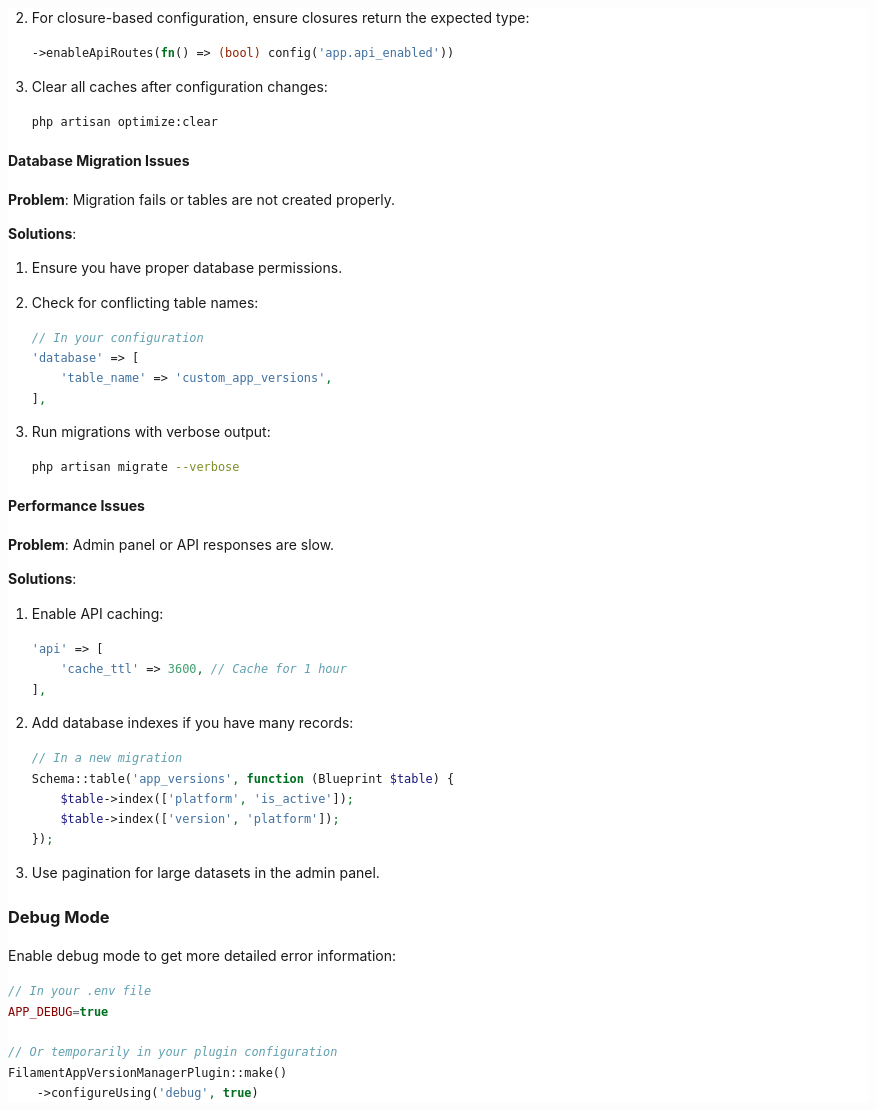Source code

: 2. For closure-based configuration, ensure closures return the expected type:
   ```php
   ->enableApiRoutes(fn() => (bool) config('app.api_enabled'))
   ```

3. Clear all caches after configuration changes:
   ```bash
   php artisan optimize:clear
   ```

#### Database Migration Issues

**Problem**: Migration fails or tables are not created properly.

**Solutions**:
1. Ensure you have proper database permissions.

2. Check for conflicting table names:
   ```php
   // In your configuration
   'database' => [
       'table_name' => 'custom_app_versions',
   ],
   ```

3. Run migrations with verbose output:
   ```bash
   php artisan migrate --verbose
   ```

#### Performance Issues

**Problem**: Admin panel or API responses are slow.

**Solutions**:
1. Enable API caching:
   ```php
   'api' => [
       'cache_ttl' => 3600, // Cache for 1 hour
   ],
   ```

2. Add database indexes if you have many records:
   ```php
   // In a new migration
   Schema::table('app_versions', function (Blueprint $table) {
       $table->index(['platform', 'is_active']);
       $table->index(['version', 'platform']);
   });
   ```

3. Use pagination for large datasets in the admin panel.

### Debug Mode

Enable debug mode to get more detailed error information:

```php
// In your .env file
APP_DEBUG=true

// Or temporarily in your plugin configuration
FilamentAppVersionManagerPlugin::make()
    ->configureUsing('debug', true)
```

• • • • • • •

▶ [TASK GOAL] A single figure is the whole answer: the number of lines in the listing that contain the word "platform".

▶ [FINISHED EXERCISE] 2